Christiane avala son canapé au fromage de travers, toussa, fit un geste de la main pour s’excuser, puis croisa mon regard. Tout ce que je pouvais produire, c’est un sourire résigné, accompagné d’un léger haussement d’épaules qui signifiait : « Tu vois ce que je t’avais dit... », mais Christiane dût comprendre autre chose. Quelque chose comme : « Maintenant, y en a ras le bol, je suis obligée de lui rentrer dedans... »
Elle me fit « Non » de la tête, avec un regard qui disait « S’il te plaît ! ... », mais je n’eus pas le temps de répondre. D’une manière totalement inattendue, ce fut le cousin Lucien qui mit les pieds dans le plat.
- Hé, Norbert, tu deviens peut-être un peu lourd, là...
- Non, tu crois ? Ajouta Véronique.
C’était gentil, mais pas vraiment efficace. Un Norbert dopé au Ricard n’étant pas du genre à se laisser remonter les bretelles en public...
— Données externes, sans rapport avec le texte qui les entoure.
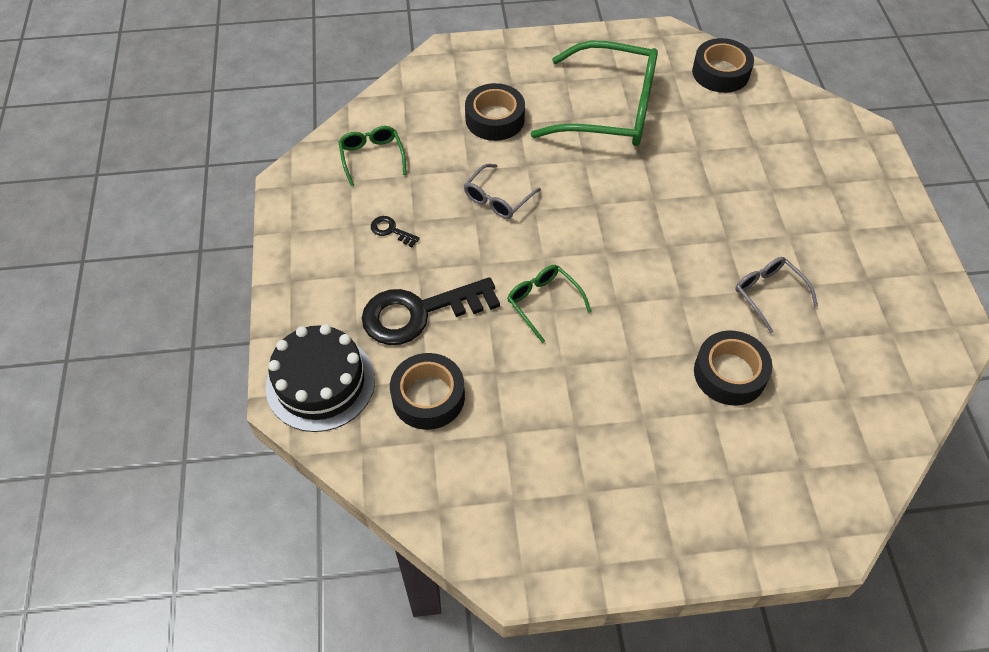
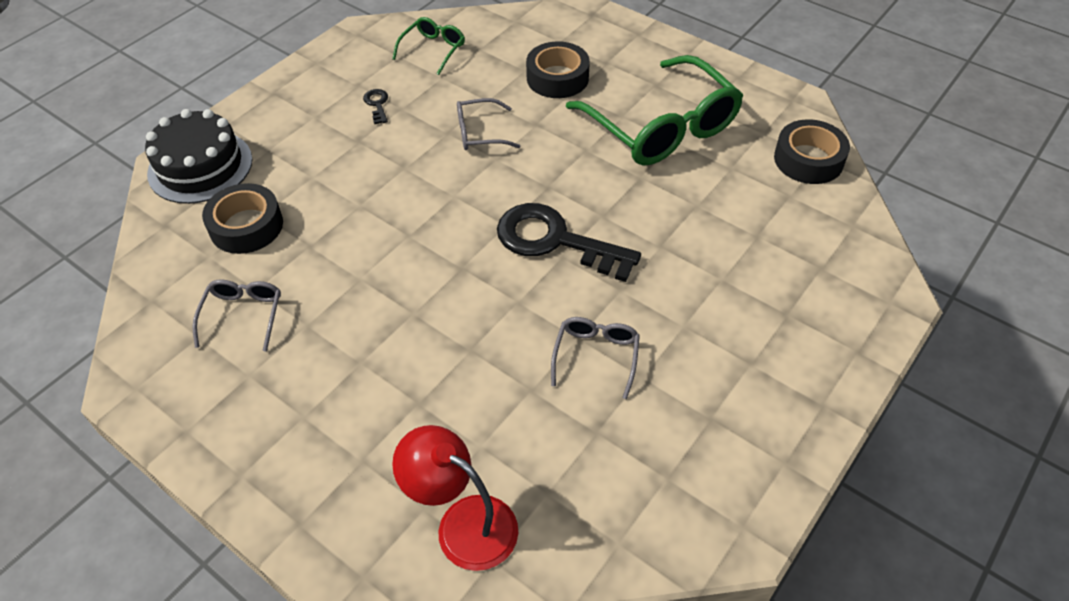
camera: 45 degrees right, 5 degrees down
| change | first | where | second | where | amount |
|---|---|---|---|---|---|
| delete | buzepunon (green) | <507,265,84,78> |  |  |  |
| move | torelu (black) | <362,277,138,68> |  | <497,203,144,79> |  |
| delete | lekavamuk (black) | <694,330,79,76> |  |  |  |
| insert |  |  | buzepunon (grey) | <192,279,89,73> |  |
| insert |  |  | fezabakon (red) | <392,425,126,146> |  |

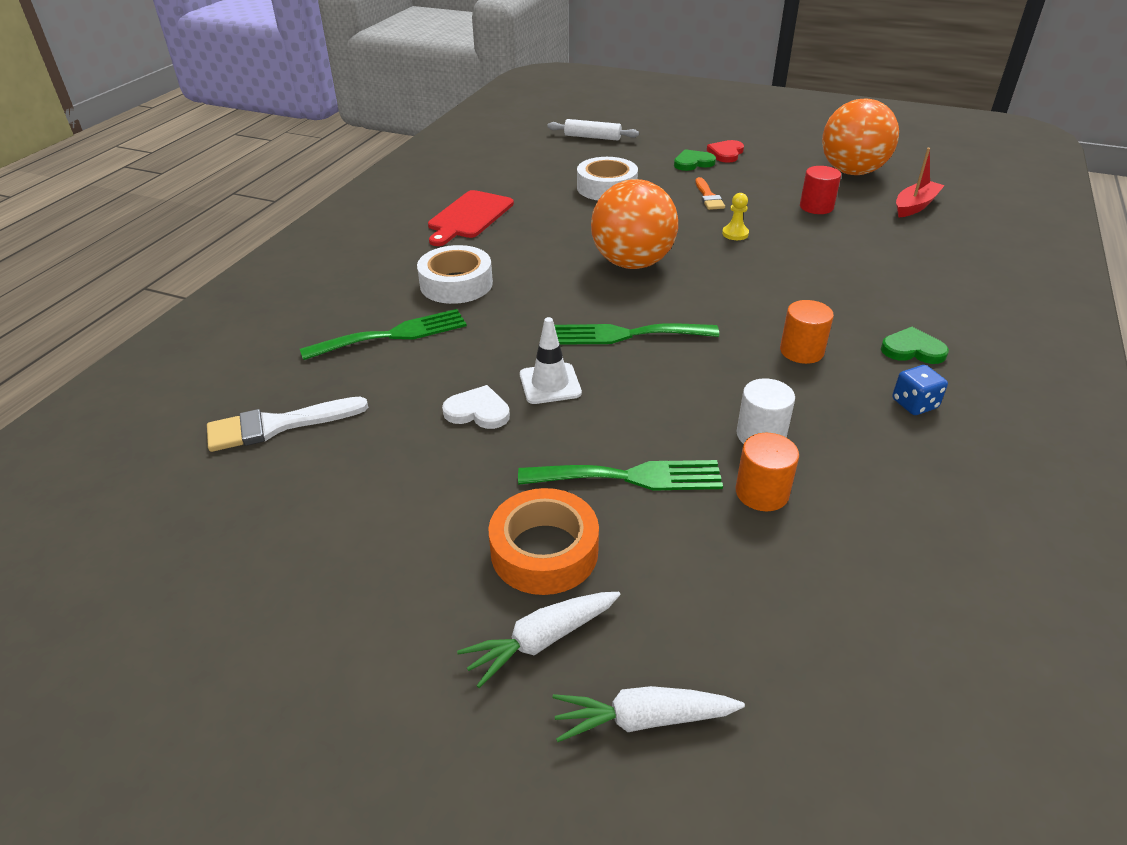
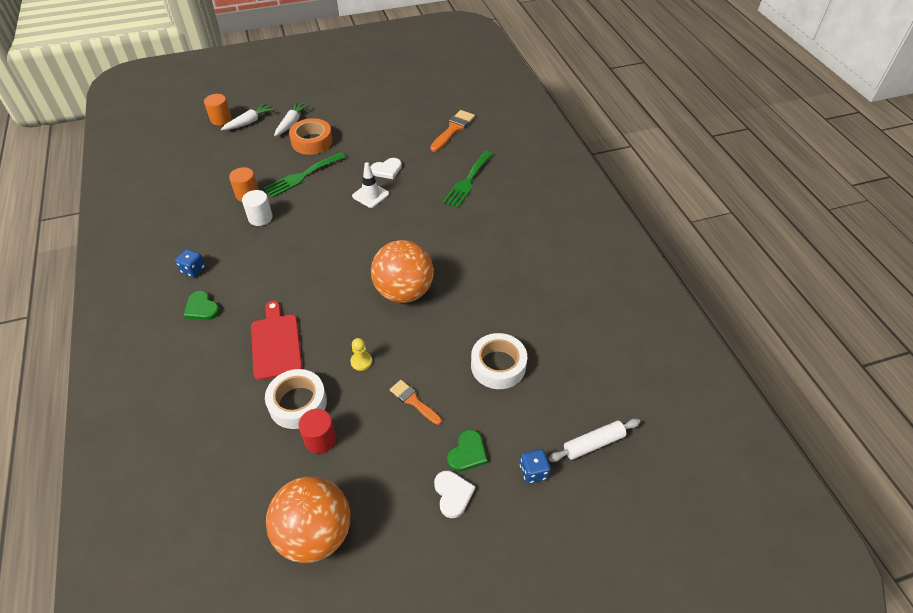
camera: 140 degrees right, 10 degrees up
| change | first | where | second | where | amount |
|---|---|---|---|---|---|
| recolor | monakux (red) | <707,140,37,23> | monakux (white) | <434,471,41,47> |  |
| delete | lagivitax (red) | <896,148,49,70> |  |  |  |
| move | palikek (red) | <428,190,86,56> |  | <251,301,51,79> |  |
| move | lekavamuk (white) | <417,245,76,59> |  | <265,369,62,60> |  |
| move |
- Ecoute, gamin, répliqua-t-il, toi tu continues ta sieste, et tu nous laisse causer entre grandes personnes... On cause, quoi ! On fait connaissance, c’est tout, qu’est ce que vous avez à me gonfler tous, là ? Quand on rencontre une femme comme Isabelle, on a envie d’en savoir plus, c’est normal, non ? ...
- Arrête un peu, maintenant, Norbert, s’il te plaît, continua Véronique, fais pas ton numéro avec nous, tu vas devenir ridicule...
- Quel numéro ? Qu’est-ce que tu racontes ? Je fais la conversation, c’est tout ! C’est pas de ma faute si elle est timide ta copine... Ah, et puis foutez-nous la paix ! On cause, avec Isabelle !
Puis se retournant vers moi :
- Non, mais sérieusement, Isabelle, tu vis seule, ok, c’est ta vie, tu en fais ce que tu veux, mais est-ce que c’est un choix, ou est-ce que c’est la vie qui a fait que ?
- En fait, il y a des moments où je me dis que je l’ai échappé belle...
- Ouais, bien sûr... Mais si tu aimes tant les enfants, qu’est-ce que tu attends pour en faire ? C’est le moment, non ?
- J’y pense, fis-je, mais c’est pas si simple... Imagine que je rencontre un gros con, il va chercher à se reproduire...
- Ah d’accord, éclata-t-il, c’est ça ta théorie ! Tous les mecs sont des cons ! Bien sûr ! C’est ce que disent toutes les femmes seules, non ?
- En disant cela, je ne pensais pas à tous les mecs, mais à certains seulement...
- Eh bien moi, je te dis que le célibat, c’est pas naturel. C’est contre nature. Hein, Christiane, Daniel, hein ? J’ai pas raison ?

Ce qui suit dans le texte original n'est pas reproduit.